I’d wager that really successful Android applications won’t be just applications, but components with content provided over the network. A shopping list app is nice. It was exciting in the PalmPilot era, a decade ago. But a shopping list component, accessible from both my laptop and my cellphone, able to automatically pull good deals from a shopping component, and allow a navigation component to alert me that the supermarket I’m about to drive by has items I need—well, that would be great! Android is built with that vision in mind, even though it’s not quite there yet.
It’s kind of disappointing, but not surprising, that many app developers do not yet think in terms of this component-based architecture. In fairness, there are already efforts, such as OpenIntents, to build collections of general-purpose intents. Furthermore, the sync APIs are not (yet) for the faint of heart. Even Google-provided services could perhaps be improved. For example, Google Maps does not synchronize stored locations with the web-based version. When I recently missed a highway exit on the way to work and needed to get directions, I had to pull over and re-type the full address. Neither does it expose those locations via a data provider. When I installed Locale, I had to manually re-enter most of “My Locations” from the web version of Google Maps. So, there are clearly some rough edges that I’m sure will be smoothed out. After all, there have been other rough edges, such as forgotten debugging hooks, something I find more amusing than alarming or embarrassing and certainly not the “Worst. Bug. Ever.”
Android has a lot of potential, but it still needs work and Google should move fast. The top two items on my wish list would be:
- Release a “signature” device (or two), like the Motorola Razr was a couple of years ago and the Apple iPhone was last year. The G1 is really nice, but not enough. A device that people desire may be neither a necessary nor a sufficient condition for success, but it will sure help as a vehicle to move Android forward in market share.
- Expand the set of available activities and content providers, and release an easy-to-use data sync service and API. In principle, everything that is an iGoogle gadget should also be an Android activity, sharing the same data sources. This is at the core of what “cloud computing” is about. After all, you could think of Android as a glorified modern browser for devices with small screens, intermittent network connectivity, location sensors, and so on.
But not many people will buy an Android device for what it could do some day.

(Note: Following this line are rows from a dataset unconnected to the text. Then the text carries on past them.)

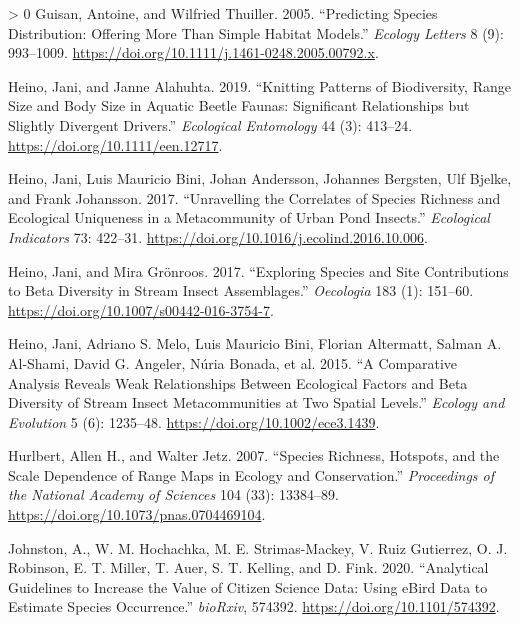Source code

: \documentclass[11pt]{article}
\newlength{\cslhangindent}
\newenvironment{CSLReferences}[3] %
 {%
  \setlength{\parindent}{0pt}
  \ifodd #1 \everypar{\setlength{\hangindent}{\cslhangindent}}\ignorespaces\fi
  \ifnum #2 > 0
  \setlength{\parskip}{#2\baselineskip}
  \fi
 }%
 {}
\begin{document}
\begin{CSLReferences}{1}{0}
\leavevmode\hypertarget{ref-Guisan2005PreSpe}{}%
Guisan, Antoine, and Wilfried Thuiller. 2005. {``Predicting Species
Distribution: Offering More Than Simple Habitat Models.''} \emph{Ecology
Letters} 8 (9): 993--1009.
\url{https://doi.org/10.1111/j.1461-0248.2005.00792.x}.

\leavevmode\hypertarget{ref-Heino2019KniPat}{}%
Heino, Jani, and Janne Alahuhta. 2019. {``Knitting Patterns of
Biodiversity, Range Size and Body Size in Aquatic Beetle Faunas:
Significant Relationships but Slightly Divergent Drivers.''}
\emph{Ecological Entomology} 44 (3): 413--24.
\url{https://doi.org/10.1111/een.12717}.

\leavevmode\hypertarget{ref-Heino2017UnrCor}{}%
Heino, Jani, Luis Mauricio Bini, Johan Andersson, Johannes Bergsten, Ulf
Bjelke, and Frank Johansson. 2017. {``Unravelling the Correlates of
Species Richness and Ecological Uniqueness in a Metacommunity of Urban
Pond Insects.''} \emph{Ecological Indicators} 73: 422--31.
\url{https://doi.org/10.1016/j.ecolind.2016.10.006}.

\leavevmode\hypertarget{ref-Heino2017ExpSpe}{}%
Heino, Jani, and Mira Grönroos. 2017. {``Exploring Species and Site
Contributions to Beta Diversity in Stream Insect Assemblages.''}
\emph{Oecologia} 183 (1): 151--60.
\url{https://doi.org/10.1007/s00442-016-3754-7}.

\leavevmode\hypertarget{ref-Heino2015ComAna}{}%
Heino, Jani, Adriano S. Melo, Luis Mauricio Bini, Florian Altermatt,
Salman A. Al-Shami, David G. Angeler, Núria Bonada, et al. 2015. {``A
Comparative Analysis Reveals Weak Relationships Between Ecological
Factors and Beta Diversity of Stream Insect Metacommunities at Two
Spatial Levels.''} \emph{Ecology and Evolution} 5 (6): 1235--48.
\url{https://doi.org/10.1002/ece3.1439}.

\leavevmode\hypertarget{ref-Hurlbert2007SpeRic}{}%
Hurlbert, Allen H., and Walter Jetz. 2007. {``Species Richness,
Hotspots, and the Scale Dependence of Range Maps in Ecology and
Conservation.''} \emph{Proceedings of the National Academy of Sciences}
104 (33): 13384--89. \url{https://doi.org/10.1073/pnas.0704469104}.

\leavevmode\hypertarget{ref-Johnston2020AnaGui}{}%
Johnston, A., W. M. Hochachka, M. E. Strimas-Mackey, V. Ruiz Gutierrez,
O. J. Robinson, E. T. Miller, T. Auer, S. T. Kelling, and D. Fink. 2020.
{``Analytical Guidelines to Increase the Value of Citizen Science Data:
Using eBird Data to Estimate Species Occurrence.''} \emph{bioRxiv},
574392. \url{https://doi.org/10.1101/574392}.


\end{CSLReferences}
\end{document}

Google has created a lot of positive buzz, backed by a few actual features. Now it needs some sexy devices and truly interesting apps, to really jumpstart the necessary network effect. Building the smart shopping list app should be as easy as building the dumb one. In the longer run, the set of devices on which Android is deployed should be expanded. Move beyond cell phones, to in-car computers, set-top boxes, and so on (Microsoft Windows does both cars and set-top boxes already, but with limited success so far)—in short, anything that can be used to access network-hosted data and applications.